After Harrington got married and moved to Marlboro, she continued to drive more than an hour to see him in Beverly, “because I didn’t want to lose him,” she said. “… It was worth it.”
Harrington recalled how scared she was before undergoing an epidural procedure.
“I don’t know what religion he is,” she said. “I said, ‘Will you pray with me?’ He said, ‘Of course I will.’ ”
And so, at her bedside, Field stood there and prayed with her — and that was characteristic of his interactions with patients.
“He’s not a phony-baloney,” she said. “He doesn’t just do that to one person.”
Kerry Howeson, who saw Field for just over a year, also for treatment of back pain, recalled how the doctor noticed an elderly woman’s anxiety before a procedure and immediately paused what he was doing to comfort her.
“He literally held her hand,” she said. “… He wasn’t sterile or clinical. You felt like he was very competent, but a regular person, too.”
Howeson had seen other pain-management doctors, she said, but with Field’s treatment, her life-altering symptoms improved significantly — and without the use of narcotics.
“He was very much about getting to the root of the problem, and seeing if he could correct it — not covering up with any [potentially harmful] medication,” she said.
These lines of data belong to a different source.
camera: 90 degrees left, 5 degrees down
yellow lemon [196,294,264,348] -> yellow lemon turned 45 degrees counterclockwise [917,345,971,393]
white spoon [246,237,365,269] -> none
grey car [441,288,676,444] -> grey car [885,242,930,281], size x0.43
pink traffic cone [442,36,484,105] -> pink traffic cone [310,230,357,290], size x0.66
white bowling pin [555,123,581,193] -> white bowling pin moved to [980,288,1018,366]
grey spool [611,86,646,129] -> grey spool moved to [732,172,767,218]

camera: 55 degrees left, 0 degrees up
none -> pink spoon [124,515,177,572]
A third patient, who saw Field for two years after a car accident left her with severe neck pain and headaches, said she had a similarly narcotics-free experience.
“Never once did he offer or write a prescription for any pain meds,” said the patient. “He offered alternative approaches.”
The patient said she “could talk to him more like he was a friend than he was a doctor.”
Field’s affection for his staff was evident to patients, said Harrington and Howeson. And the staff were clearly fond of him as well.
Harrington said she had never known a doctor like him.
“The world just lost somebody very special,” said Harrington.